You are able to remove PMI when the loan-to-value (LTV) ratio reaches 80%. This is achieved by paying down the second mortgage and appreciation of the property value. This does not happen often because the property is usually sold or the buyer refinances before PMI can be removed.

For creative investors, other financing sources exist. Manufacturers of homes in planned developments are often willing to provide financing to early buyers.

Another risky and rather complicated way of financing a property is called ‘sub2′ which stands for ‘subject-to’. This type of deal is when the seller gives you the deed to the property, the loan stays in place, but the buyer never legally takes over the loan, just the payments. There are many different versions of this kind of transaction. Because of the complexity and risk, this method of funding an investment is not recommended for beginners.

You can also consider forming a limited partnership to finance your real estate investment. There are many different arrangements on this method.
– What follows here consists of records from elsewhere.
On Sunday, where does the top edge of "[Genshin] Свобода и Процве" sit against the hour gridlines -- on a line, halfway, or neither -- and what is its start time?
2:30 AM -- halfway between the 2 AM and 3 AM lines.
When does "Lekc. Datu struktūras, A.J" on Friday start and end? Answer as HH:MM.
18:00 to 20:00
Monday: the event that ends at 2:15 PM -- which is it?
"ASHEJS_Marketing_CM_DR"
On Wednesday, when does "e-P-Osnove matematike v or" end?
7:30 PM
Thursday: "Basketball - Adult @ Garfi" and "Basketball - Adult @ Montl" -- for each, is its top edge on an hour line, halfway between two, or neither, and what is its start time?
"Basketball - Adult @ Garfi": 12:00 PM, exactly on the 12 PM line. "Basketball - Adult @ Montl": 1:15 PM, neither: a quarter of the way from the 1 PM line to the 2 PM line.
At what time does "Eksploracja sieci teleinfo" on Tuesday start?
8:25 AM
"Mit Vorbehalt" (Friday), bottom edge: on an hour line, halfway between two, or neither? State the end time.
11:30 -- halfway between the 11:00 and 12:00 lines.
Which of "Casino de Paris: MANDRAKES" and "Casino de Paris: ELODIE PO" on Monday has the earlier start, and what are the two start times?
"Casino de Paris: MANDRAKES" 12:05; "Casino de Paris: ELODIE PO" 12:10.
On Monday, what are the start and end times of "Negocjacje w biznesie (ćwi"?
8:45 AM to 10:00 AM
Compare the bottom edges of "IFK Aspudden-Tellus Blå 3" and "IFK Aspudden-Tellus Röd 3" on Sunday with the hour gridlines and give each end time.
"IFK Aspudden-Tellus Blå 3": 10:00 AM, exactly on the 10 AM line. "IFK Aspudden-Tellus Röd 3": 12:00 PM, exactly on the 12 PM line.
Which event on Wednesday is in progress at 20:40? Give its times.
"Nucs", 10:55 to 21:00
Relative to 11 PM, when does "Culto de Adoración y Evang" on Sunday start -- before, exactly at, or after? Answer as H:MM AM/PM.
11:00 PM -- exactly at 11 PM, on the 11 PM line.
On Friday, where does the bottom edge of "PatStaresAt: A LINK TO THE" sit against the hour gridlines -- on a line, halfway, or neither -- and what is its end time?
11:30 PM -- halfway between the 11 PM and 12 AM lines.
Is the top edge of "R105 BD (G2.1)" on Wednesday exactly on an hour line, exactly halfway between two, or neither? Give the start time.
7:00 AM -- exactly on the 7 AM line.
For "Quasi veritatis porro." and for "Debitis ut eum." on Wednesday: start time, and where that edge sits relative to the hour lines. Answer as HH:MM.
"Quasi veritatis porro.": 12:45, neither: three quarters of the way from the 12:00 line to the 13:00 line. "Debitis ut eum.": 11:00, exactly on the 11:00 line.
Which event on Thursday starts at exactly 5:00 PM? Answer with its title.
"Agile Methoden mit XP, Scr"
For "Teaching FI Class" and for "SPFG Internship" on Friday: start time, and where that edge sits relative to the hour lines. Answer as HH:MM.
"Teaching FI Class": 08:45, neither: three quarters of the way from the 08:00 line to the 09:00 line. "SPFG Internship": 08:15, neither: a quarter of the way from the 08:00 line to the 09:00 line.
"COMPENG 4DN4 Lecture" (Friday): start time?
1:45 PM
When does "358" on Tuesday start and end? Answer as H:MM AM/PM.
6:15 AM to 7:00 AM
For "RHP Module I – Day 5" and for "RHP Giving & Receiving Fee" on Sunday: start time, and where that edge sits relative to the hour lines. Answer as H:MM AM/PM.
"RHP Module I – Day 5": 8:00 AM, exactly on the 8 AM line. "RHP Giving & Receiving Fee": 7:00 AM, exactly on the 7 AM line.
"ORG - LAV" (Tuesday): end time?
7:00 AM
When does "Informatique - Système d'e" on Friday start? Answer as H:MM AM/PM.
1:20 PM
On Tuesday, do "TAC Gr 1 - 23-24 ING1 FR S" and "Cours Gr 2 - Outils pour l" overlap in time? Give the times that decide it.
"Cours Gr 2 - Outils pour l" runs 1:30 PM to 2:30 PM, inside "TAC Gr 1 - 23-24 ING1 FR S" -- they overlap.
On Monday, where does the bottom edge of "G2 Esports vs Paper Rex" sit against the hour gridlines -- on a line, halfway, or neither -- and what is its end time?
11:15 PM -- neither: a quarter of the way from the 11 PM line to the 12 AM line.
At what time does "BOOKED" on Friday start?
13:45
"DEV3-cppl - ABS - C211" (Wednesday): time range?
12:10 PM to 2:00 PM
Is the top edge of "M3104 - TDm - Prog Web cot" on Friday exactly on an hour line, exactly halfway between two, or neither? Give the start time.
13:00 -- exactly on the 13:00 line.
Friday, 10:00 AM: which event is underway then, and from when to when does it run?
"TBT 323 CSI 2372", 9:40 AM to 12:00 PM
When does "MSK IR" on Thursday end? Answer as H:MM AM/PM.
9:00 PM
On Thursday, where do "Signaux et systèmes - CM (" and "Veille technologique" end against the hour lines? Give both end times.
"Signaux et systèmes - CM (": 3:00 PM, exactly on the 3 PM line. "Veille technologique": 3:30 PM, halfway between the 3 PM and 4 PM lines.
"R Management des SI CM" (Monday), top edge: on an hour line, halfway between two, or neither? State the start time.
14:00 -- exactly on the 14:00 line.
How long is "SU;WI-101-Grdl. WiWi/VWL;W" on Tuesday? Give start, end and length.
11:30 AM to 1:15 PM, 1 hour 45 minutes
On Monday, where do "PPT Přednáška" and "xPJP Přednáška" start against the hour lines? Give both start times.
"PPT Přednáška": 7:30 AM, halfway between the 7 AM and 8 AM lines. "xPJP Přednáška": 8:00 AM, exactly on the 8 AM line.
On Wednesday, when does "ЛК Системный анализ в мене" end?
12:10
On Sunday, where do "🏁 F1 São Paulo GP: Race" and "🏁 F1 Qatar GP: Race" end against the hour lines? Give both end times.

Some types involve each person in the partnership contributing in a portion of the cost, usually 50% each. However, sometimes the profit is distributed relative to the original amount invested. Another arrangement is that one half of the partnership contributes the capital, and the other half provides the needed services, such as repairs on a home that needs to be fixed. There are many different variations of this method.

How about the Lease Option? The lease-option allows a potential investor to lease the property and have some, or all, of the lease money applied to the purchase price if the potential buyer exercised the option to purchase. The investor then sub-leases the property with the option to buy or just rent it out.

In a conventional lease with option to buy, the seller charges the buyer a nonrefundable fee for the option to purchase the property at some agreed-upon point in time. The amount can vary depending on how eager the seller is to sell and the size and quality of the house. Typically, the higher the fee, the better the buyer maintains the property.

Because the lessee has made no down payment, the monthly rental fee is typically higher than prevailing market rates. The two parties agree on what portion of the rent will be applied to the down payment. Any amount can be credited.

Government loans are available to low income investors, or buyers who have served in the military. These programs are usually only available for primary residences.

Did you ever think about buying a home on a credit card? This is another method of financing your real estate purchase, although it’s usually not recommended. Obviously, the interest rates on most credit cards are substantially higher than loan rates. Another drawback is that lenders determine your creditworthiness based on your outstanding debt, and if you use credit card cash advances to cover the 5-20% down payment that you need, you’ll probably get turned down for a loan. This is also true for money borrowed from friends or family, unless you can show that the money is truly a gift.